TRY IT:
Apart from the images, every record below must be given again without alteration.

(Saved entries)

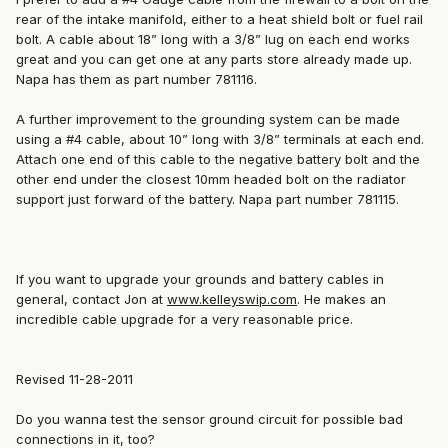
rear of the intake manifold, either to a heat shield bolt or fuel rail
bolt. A cable about 18” long with a 3/8” lug on each end works
great and you can get one at any parts store already made up.
Napa has them as part number 781116.
A further improvement to the grounding system can be made
using a #4 cable, about 10” long with 3/8” terminals at each end.
Attach one end of this cable to the negative battery bolt and the
other end under the closest 10mm headed bolt on the radiator
support just forward of the battery. Napa part number 781115.
If you want to upgrade your grounds and battery cables in
general, contact Jon at
www.kelleyswip.com
. He makes an
incredible cable upgrade for a very reasonable price.
Revised 11-28-2011
Do you wanna test the sensor ground circuit for possible bad
connections in it, too?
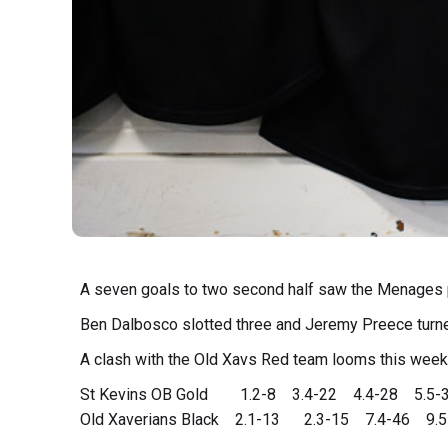
A seven goals to two second half saw the Menages 
Ben Dalbosco slotted three and Jeremy Preece turn
A clash with the Old Xavs Red team looms this week
St Kevins OB Gold 1.2-8 3.4-22 4.4-28 5.5-
Old Xaverians Black 2.1-13 2.3-15 7.4-46 9.5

EXERCISE RESULT:
rear of the intake manifold, either to a heat shield bolt or fuel rail
bolt. A cable about 18” long with a 3/8” lug on each end works
great and you can get one at any parts store already made up.
Napa has them as part number 781116.
A further improvement to the grounding system can be made
using a #4 cable, about 10” long with 3/8” terminals at each end.
Attach one end of this cable to the negative battery bolt and the
other end under the closest 10mm headed bolt on the radiator
support just forward of the battery. Napa part number 781115.
If you want to upgrade your grounds and battery cables in
general, contact Jon at
www.kelleyswip.com
. He makes an
incredible cable upgrade for a very reasonable price.
Revised 11-28-2011
Do you wanna test the sensor ground circuit for possible bad
connections in it, too?
A seven goals to two second half saw the Menages 
Ben Dalbosco slotted three and Jeremy Preece turn
A clash with the Old Xavs Red team looms this week
St Kevins OB Gold 1.2-8 3.4-22 4.4-28 5.5-
Old Xaverians Black 2.1-13 2.3-15 7.4-46 9.5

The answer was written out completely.